A year and a half ago the liturgy committee at St. Lawrence approached the pastor, Father Marty Kopchik, MSFS, asking if someone in the church community, using their gifts and talents, could prepare the altar breads, the priest said.

With Second Vatican Council documents, the General Instruction of the Roman Missal and the U.S. bishops’ 1978 pastoral, Environment and Art in Catholic Worship as sources, members of the committee educated themselves.

They took a suggestion from their study. The elements used at Mass should look like real bread, they had discovered. To help the parish focus on the central eucharistic symbols of bread and wine, they decided to introduce the practice of parishioners baking bread that looked and tasted more like the familiar food found on the family dinner table.

The practice has received mixed reaction, Mrs. Villamarzo noted. Those who have read the documents are comfortable with it. Those who are not comfortable can receive the traditional flat wafers.

“I’m proud to bake bread that will become the body of the Lord,” Mrs. Villamarzo said. “I see my bread baking as a special gift to God.”

Watching her, one realizes the care she puts into her gift. Kneading, molding, patting, carefully scoring the dough so the small pieces are uniform in size, she finally readies the first batch for the oven.

“It’s not easy to do,” she said. “Air pockets can form. The oven can be too hot. The bread can bake too long. The edges can be too crispy or it can be rolled too thin.”

After 20 minutes she removes the baked bread and lets it cool before cutting the larger pieces into small bite-size squares.

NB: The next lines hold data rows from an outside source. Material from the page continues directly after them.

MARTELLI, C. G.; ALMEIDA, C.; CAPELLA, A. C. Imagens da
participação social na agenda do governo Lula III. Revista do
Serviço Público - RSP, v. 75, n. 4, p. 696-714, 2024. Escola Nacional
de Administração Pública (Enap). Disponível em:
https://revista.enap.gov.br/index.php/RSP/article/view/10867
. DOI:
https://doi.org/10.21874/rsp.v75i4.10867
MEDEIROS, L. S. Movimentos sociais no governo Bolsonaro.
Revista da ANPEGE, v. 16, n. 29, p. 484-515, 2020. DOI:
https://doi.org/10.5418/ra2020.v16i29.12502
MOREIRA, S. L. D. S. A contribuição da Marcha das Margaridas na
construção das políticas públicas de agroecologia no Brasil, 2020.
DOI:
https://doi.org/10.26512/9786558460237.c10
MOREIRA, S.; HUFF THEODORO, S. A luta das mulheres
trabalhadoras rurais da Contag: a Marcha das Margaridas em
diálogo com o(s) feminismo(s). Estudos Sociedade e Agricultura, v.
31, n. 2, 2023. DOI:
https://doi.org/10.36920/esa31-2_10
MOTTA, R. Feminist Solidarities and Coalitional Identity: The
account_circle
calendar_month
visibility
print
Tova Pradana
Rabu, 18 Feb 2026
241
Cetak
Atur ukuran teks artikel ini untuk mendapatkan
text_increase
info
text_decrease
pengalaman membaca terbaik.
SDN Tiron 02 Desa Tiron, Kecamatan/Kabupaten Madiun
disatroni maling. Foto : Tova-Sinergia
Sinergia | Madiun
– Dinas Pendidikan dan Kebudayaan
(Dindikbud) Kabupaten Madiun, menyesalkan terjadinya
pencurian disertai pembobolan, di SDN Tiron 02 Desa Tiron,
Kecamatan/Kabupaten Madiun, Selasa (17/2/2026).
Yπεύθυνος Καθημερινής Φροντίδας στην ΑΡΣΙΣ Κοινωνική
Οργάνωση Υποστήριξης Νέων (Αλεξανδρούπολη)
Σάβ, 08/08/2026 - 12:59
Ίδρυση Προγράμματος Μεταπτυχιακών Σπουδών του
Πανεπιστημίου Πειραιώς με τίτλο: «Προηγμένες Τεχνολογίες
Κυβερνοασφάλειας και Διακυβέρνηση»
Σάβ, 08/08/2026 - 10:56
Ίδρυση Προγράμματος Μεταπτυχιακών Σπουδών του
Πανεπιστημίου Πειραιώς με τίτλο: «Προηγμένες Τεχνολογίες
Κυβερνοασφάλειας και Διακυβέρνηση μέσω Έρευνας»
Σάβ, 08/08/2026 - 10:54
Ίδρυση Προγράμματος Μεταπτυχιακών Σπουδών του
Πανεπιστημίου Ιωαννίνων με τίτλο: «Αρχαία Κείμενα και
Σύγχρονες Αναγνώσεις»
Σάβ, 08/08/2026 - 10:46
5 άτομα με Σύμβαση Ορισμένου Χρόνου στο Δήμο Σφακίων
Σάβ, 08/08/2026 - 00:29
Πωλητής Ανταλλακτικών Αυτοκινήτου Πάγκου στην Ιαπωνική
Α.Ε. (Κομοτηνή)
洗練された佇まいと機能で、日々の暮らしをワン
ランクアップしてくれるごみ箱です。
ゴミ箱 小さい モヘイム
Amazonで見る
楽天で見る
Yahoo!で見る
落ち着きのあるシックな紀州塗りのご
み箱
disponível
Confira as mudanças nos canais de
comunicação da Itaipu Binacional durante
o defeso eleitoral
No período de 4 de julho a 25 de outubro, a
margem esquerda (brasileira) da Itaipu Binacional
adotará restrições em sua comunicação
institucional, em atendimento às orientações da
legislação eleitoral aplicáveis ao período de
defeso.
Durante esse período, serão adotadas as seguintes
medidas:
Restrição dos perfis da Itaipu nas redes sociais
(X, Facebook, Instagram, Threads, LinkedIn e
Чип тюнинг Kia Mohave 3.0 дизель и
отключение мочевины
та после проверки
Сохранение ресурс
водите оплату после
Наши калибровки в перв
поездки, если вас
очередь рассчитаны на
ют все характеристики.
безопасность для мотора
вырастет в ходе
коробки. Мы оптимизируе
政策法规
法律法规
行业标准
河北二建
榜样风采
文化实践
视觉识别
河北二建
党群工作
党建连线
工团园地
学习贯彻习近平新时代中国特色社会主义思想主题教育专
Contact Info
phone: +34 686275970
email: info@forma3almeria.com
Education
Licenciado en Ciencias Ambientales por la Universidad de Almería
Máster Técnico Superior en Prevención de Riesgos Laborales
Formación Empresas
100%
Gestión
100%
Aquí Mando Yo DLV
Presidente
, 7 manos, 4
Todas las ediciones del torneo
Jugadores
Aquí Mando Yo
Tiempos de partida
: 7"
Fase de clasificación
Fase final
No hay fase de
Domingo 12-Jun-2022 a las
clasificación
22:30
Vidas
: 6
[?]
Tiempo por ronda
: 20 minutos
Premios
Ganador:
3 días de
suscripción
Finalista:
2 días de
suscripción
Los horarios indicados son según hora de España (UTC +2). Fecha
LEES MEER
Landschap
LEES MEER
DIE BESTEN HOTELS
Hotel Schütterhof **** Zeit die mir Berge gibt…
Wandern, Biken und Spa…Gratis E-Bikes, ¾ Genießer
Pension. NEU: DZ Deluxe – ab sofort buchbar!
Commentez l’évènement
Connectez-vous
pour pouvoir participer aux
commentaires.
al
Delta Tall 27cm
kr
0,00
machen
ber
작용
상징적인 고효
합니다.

She then counts out the needed number for a certain Mass and puts the squares into labeled plastic bags. Four larger hosts are put aside. At each of the four Masses, the celebrant will elevate one for the congregation to reverence.

Her teenage son, Mario, wandering in from the family room during the baking, commented on the home-baked bread. “This bread you can chew. It tastes good, like real bread,” he said.

Father Kopchik sees the bread baking as a way parishioners can more personally participate in the eucharistic celebration.

“I guess it is like anything else,” the priest said. “Those who really get involved with their families, their children, see it as a ministry of care and concern. They go along with the whole liturgical reforms of Vatican II whose major thrust was to get people involved in using their talents to make something aesthetically beautiful – a nourishing and appropriate symbol.”

“A lot of people have come up to me to say how beautiful the practice is.”